(Your task) Leaving out any pictures, transcribe every record exactly.

(Provided records)
# # # # #

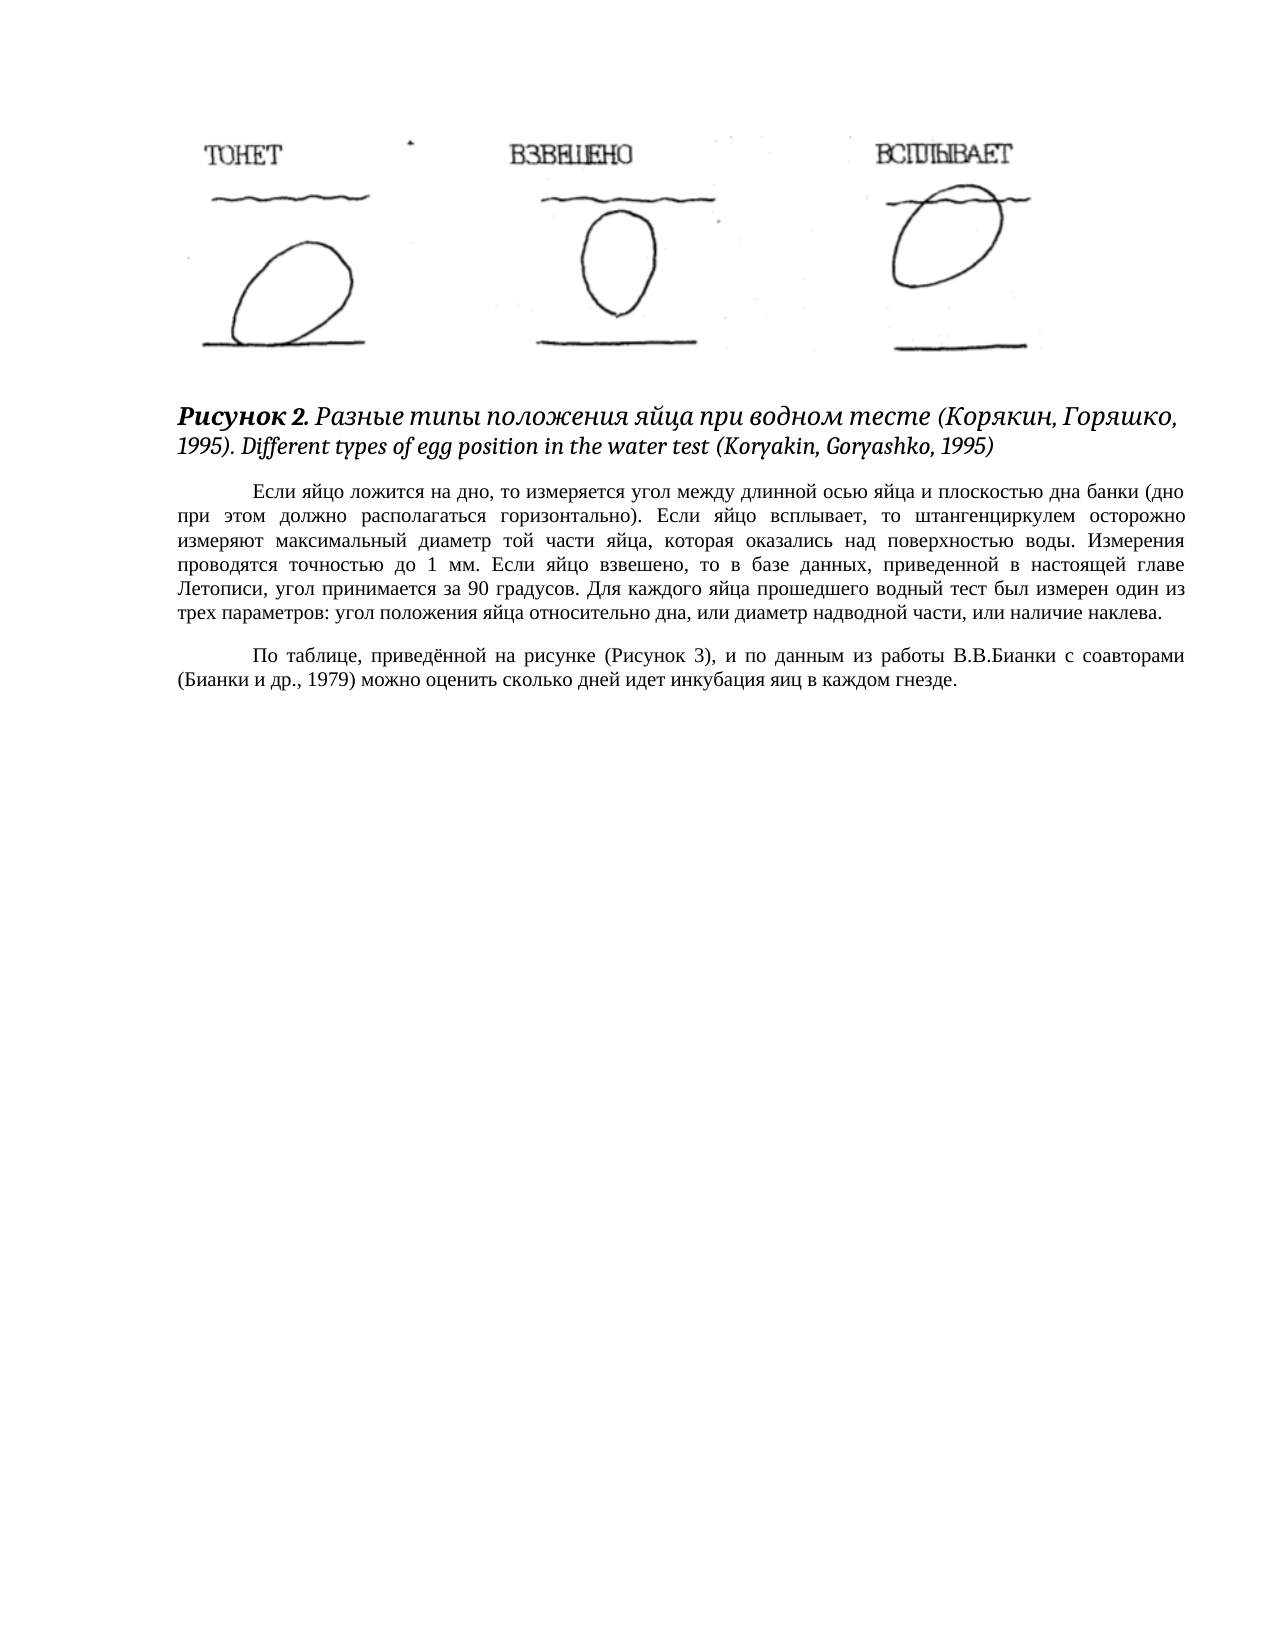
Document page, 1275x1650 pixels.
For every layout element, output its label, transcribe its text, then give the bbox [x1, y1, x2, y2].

picture [177, 118, 1063, 383]
text Если яйцо ложится на дно, то измеряется угол между длинной осью яйца и плоскостью дна банки (дно при этом должно располагаться горизонтально). Если яйцо всплывает, то штангенциркулем осторожно измеряют максимальный диаметр той части яйца, которая оказались над поверхностью воды. Измерения проводятся точностью до 1 мм. Если яйцо взвешено, то в базе данных, приведенной в настоящей главе Летописи, угол принимается за 90 градусов. Для каждого яйца прошедшего водный тест был измерен один из трех параметров: угол положения яйца относительно дна, или диаметр надводной части, или наличие наклева. [177, 479, 1186, 624]
text По таблице, приведённой на рисунке (Рисунок 3), и по данным из работы В.В.Бианки с соавторами (Бианки и др., 1979) можно оценить сколько дней идет инкубация яиц в каждом гнезде. [177, 642, 1186, 691]
text Рисунок 2. Разные типы положения яйца при водном тесте (Корякин, Горяшко, 1995). Different types of egg position in the water test (Koryakin, Goryashko, 1995) [177, 403, 1186, 461]
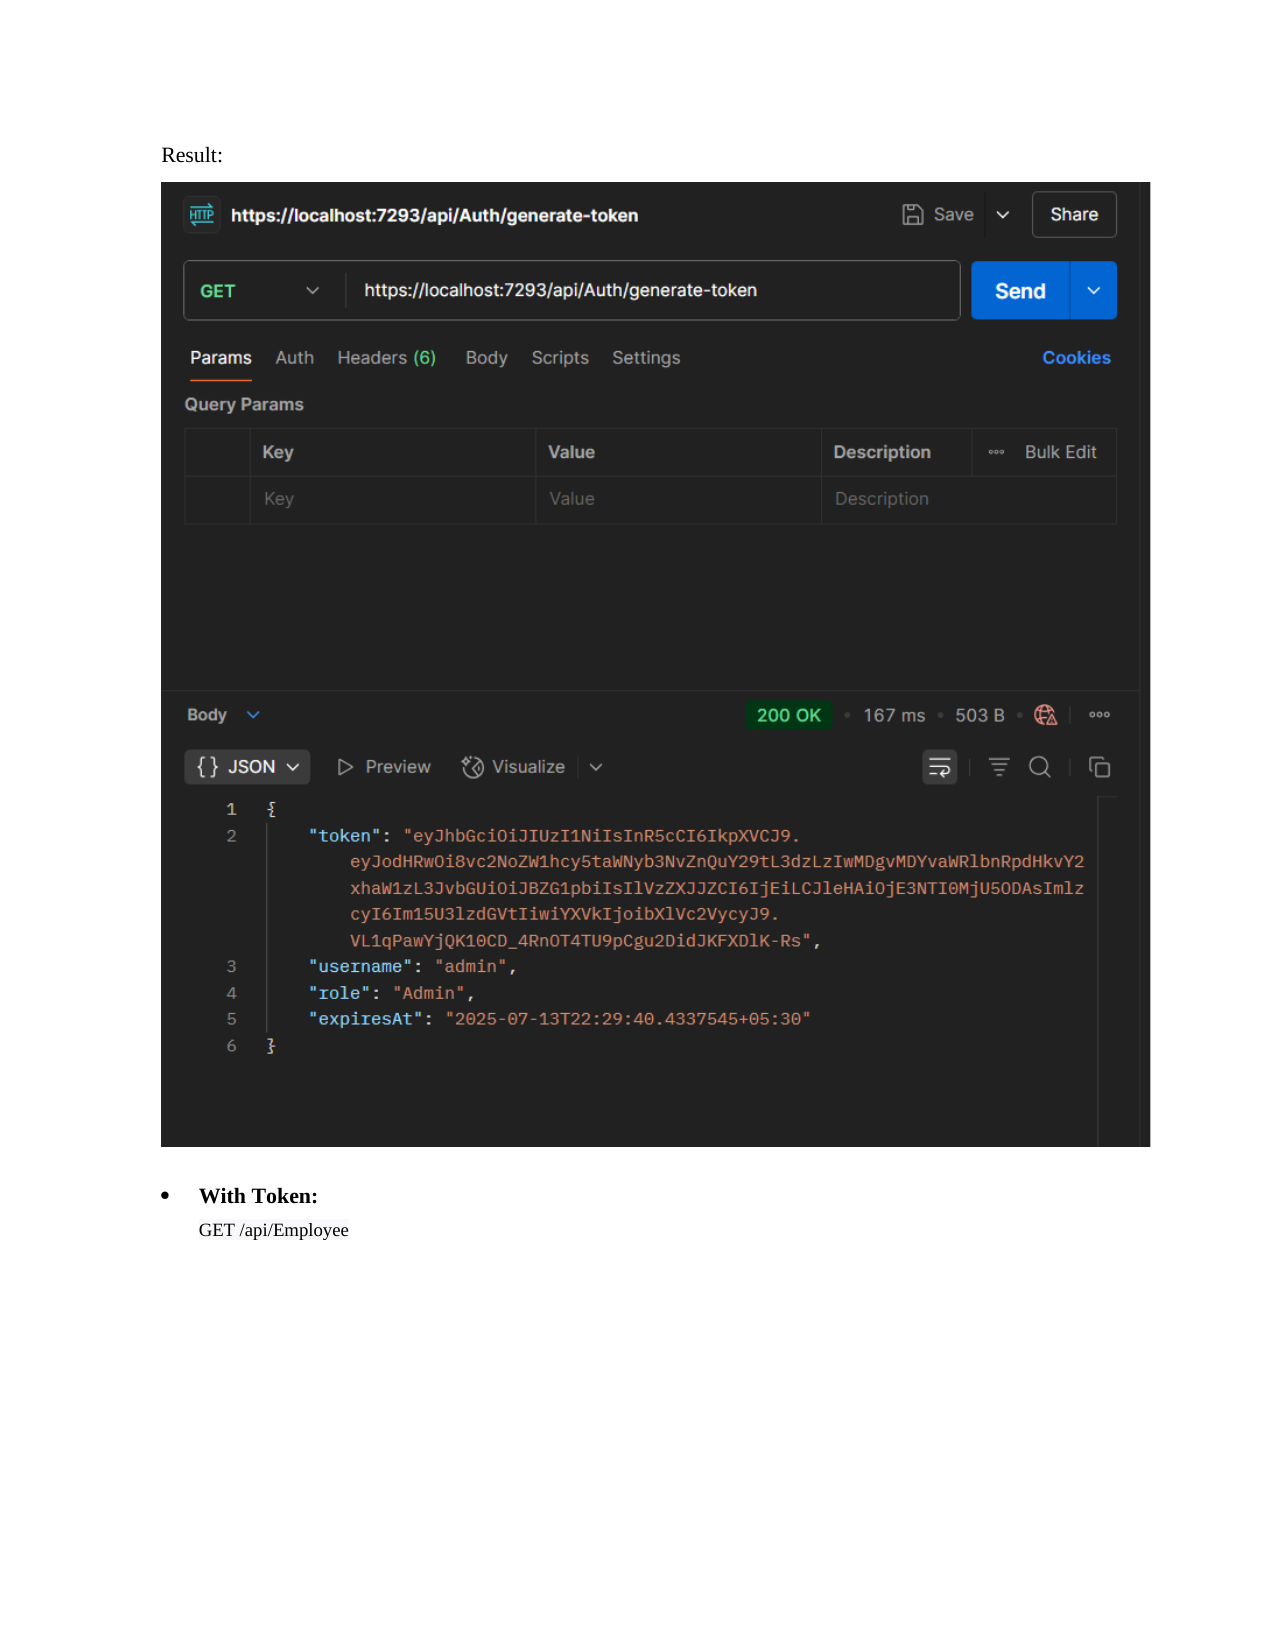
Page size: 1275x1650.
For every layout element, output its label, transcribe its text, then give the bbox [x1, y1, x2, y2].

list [161, 1183, 1133, 1240]
list Result: [161, 142, 1133, 182]
picture [161, 182, 1151, 1147]
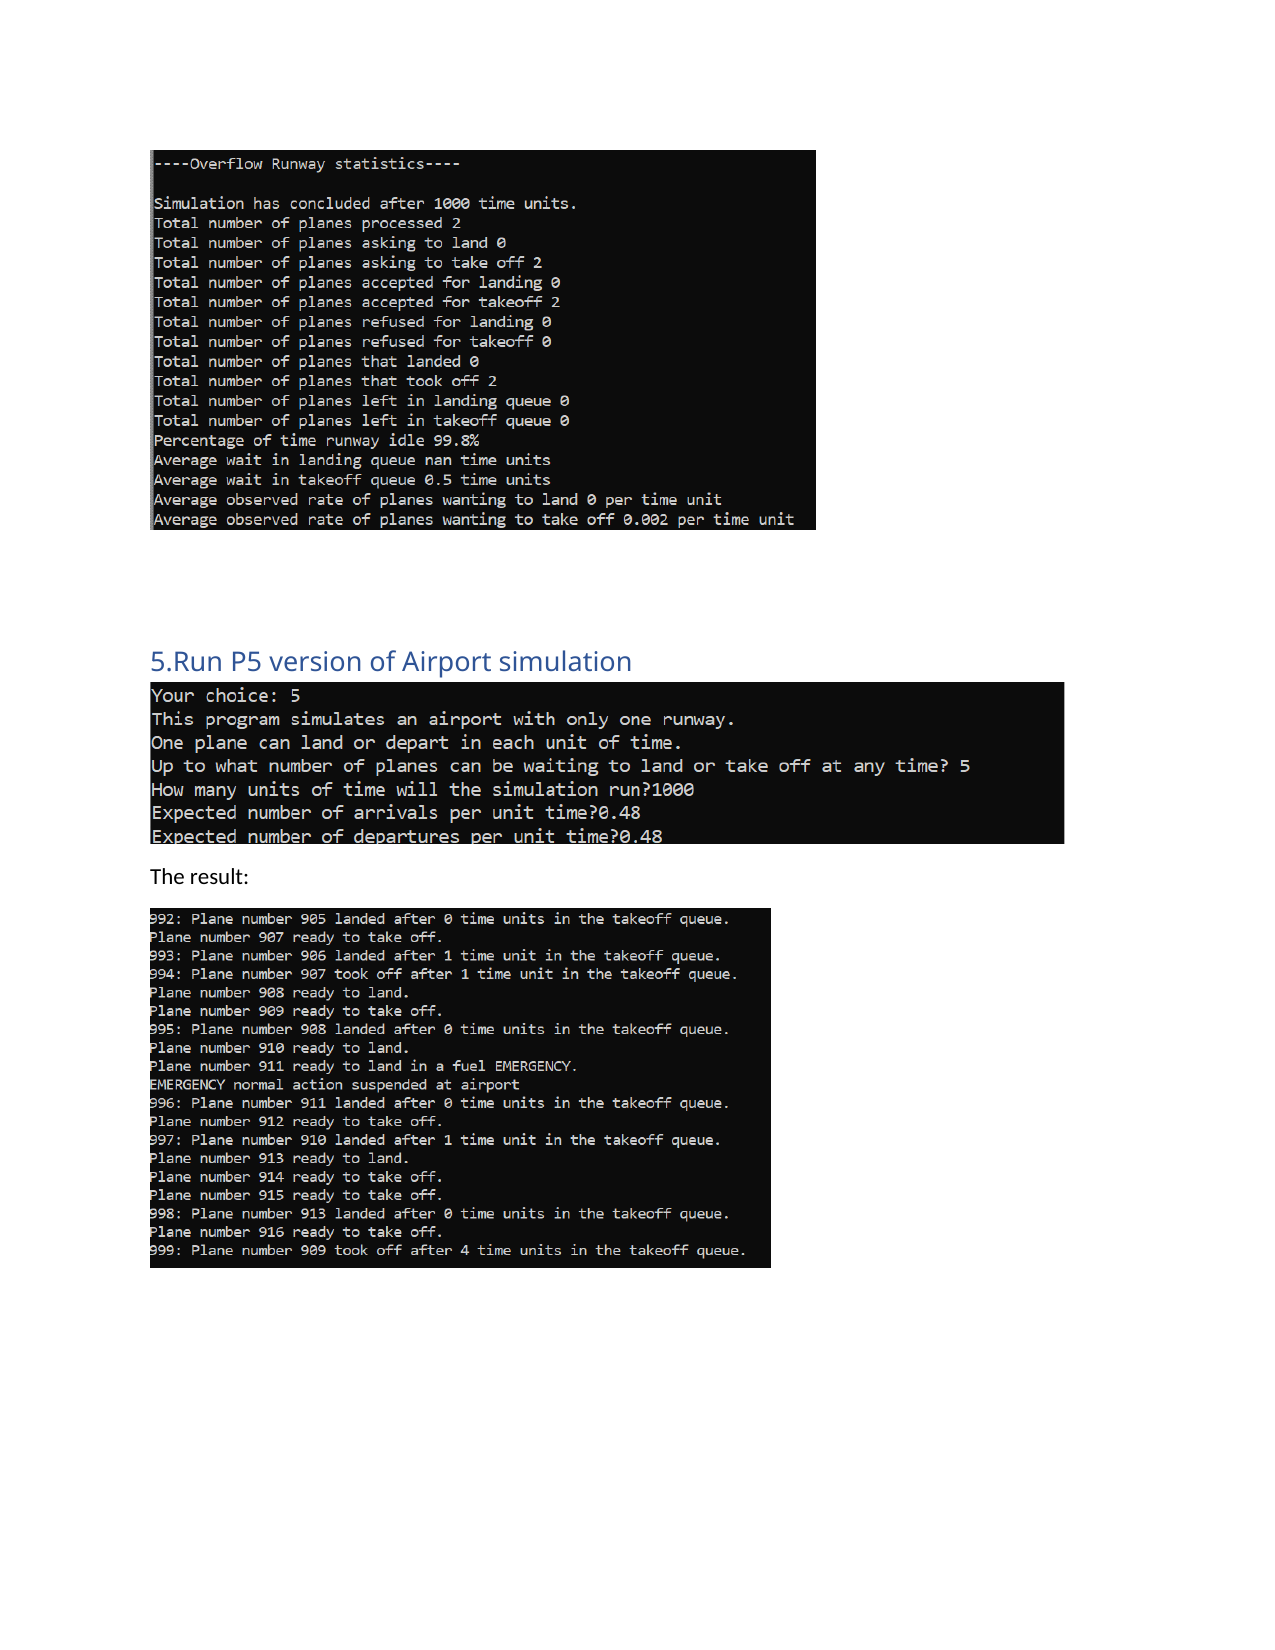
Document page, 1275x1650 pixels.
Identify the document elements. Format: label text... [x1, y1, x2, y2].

# # # # #

(Task solution)
Document page, 1275x1650 pixels.
For every layout element, output its label, transcribe its text, then give the bbox [x1, y1, x2, y2].

picture [177, 118, 1063, 383]
text Если яйцо ложится на дно, то измеряется угол между длинной осью яйца и плоскостью дна банки (дно при этом должно располагаться горизонтально). Если яйцо всплывает, то штангенциркулем осторожно измеряют максимальный диаметр той части яйца, которая оказались над поверхностью воды. Измерения проводятся точностью до 1 мм. Если яйцо взвешено, то в базе данных, приведенной в настоящей главе Летописи, угол принимается за 90 градусов. Для каждого яйца прошедшего водный тест был измерен один из трех параметров: угол положения яйца относительно дна, или диаметр надводной части, или наличие наклева. [177, 479, 1186, 624]
text По таблице, приведённой на рисунке (Рисунок 3), и по данным из работы В.В.Бианки с соавторами (Бианки и др., 1979) можно оценить сколько дней идет инкубация яиц в каждом гнезде. [177, 642, 1186, 691]
text Рисунок 2. Разные типы положения яйца при водном тесте (Корякин, Горяшко, 1995). Different types of egg position in the water test (Koryakin, Goryashko, 1995) [177, 403, 1186, 461]
Page size: 1275x1650.
For every layout element, output its label, transcribe its text, then give the bbox [x1, y1, x2, y2].

list [161, 1183, 1133, 1240]
list Result: [161, 142, 1133, 182]
picture [161, 182, 1151, 1147]
Document page, 1275x1650 pixels.
Identify the document elements. Format: label text... [x1, y1, x2, y2].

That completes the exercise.